Getting Started

Stationary VAR Process

Generate the process following the first-order stationary vector autoregressive model with zero mean

$\displaystyle  \mb {y}_{t} = \left( \begin{array}{rr} 1.2 &  -0.5 \\ 0.6 &  0.3 \\ \end{array} \right) \mb {y}_{t-1} + {\mbox{\boldmath $\epsilon $}}_ t ~ ~ \textrm{with}~ ~  \Sigma = \left( \begin{array}{rr} 1.0 &  0.5 \\ 0.5 &  1.25 \\ \end{array} \right)  $

The following statements compute the roots of characteristic function, compute the five lags of cross-covariance matrices, generate 100 observations simulated data, and evaluate the log-likelihood function of the VAR(1) model:

proc iml;
/* Stationary VAR(1) model */
sig = {1.0  0.5, 0.5 1.25};
phi = {1.2 -0.5, 0.6 0.3};
call varmasim(yt,phi) sigma=sig n=100 seed=3243; 
call vtsroot(root,phi); 
print root;
call varmacov(crosscov,phi) sigma=sig lag=5; 
lag = {'0','','1','','2','','3','','4','','5',''}; 
print lag crosscov;
call varmalik(lnl,yt,phi) sigma=sig; 
print lnl;

Figure 13.29: Plot of Generated VAR(1) Process (VARMASIM)

Plot of Generated VAR(1) Process (VARMASIM)


The stationary VAR(1) processes show in Figure 13.29.

Figure 13.30: Roots of VAR(1) Model (VTSROOT)

root
0.75 0.3122499 0.8124038 0.3945069 22.603583
0.75 -0.31225 0.8124038 -0.394507 -22.60358


In Figure 13.30, the first column is the real part ($R$) of the root of the characteristic function and the second one is the imaginary part ($I$).
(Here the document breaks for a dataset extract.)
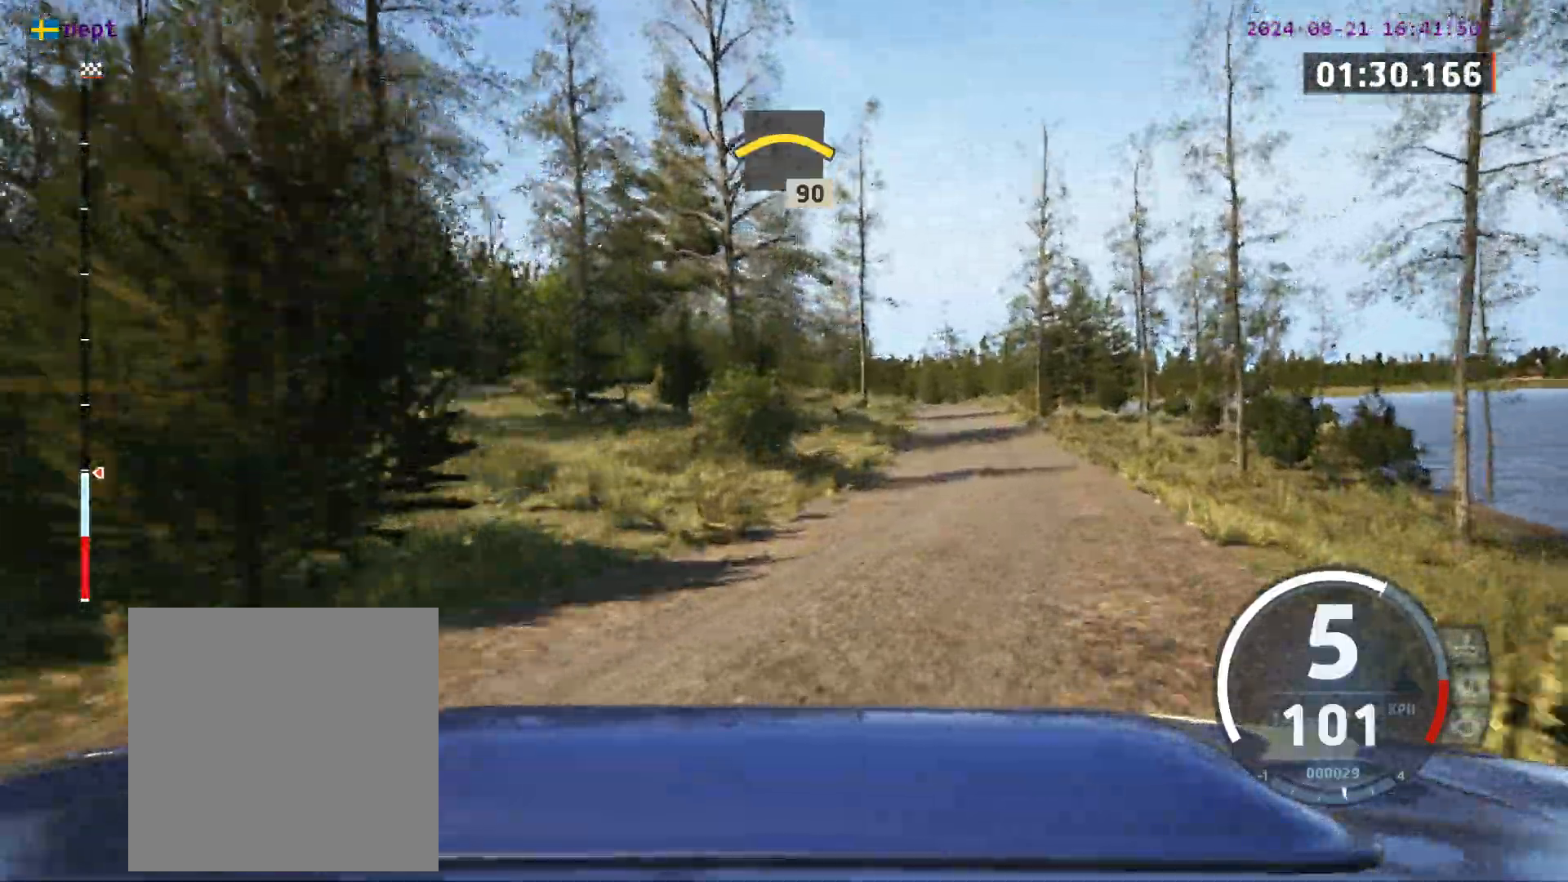
{"buttons": [], "left_stick": "center", "events": [[67, "left_stick", "center"]]}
The third column is the modulus, the squared root of $R^2+I^2$. The fourth column is $Tan^{-1}(I/R)$ and the last one is the degree. Since moduli are less than one from the third column, the series is obviously stationary.

Figure 13.31: Cross-covariance Matrices of VAR(1) Model (VARMACOV)

lag crosscov  
0 5.3934173 3.8597124
  3.8597124 5.0342051
1 4.5422445 4.3939641
  2.1145523 3.826089
2 3.2537114 4.0435359
  0.6244183 2.4165581
3 1.8826857 3.1652876
  -0.458977 1.0996184
4 0.676579 2.0791977
  -1.100582 0.0544993
5 -0.227704 1.0297067
  -1.347948 -0.643999


In each matrix in Figure 13.31, the diagonal elements are corresponding to the autocovariance functions of each time series. The off-diagonal elements are corresponding to the cross-covariance functions of between two series.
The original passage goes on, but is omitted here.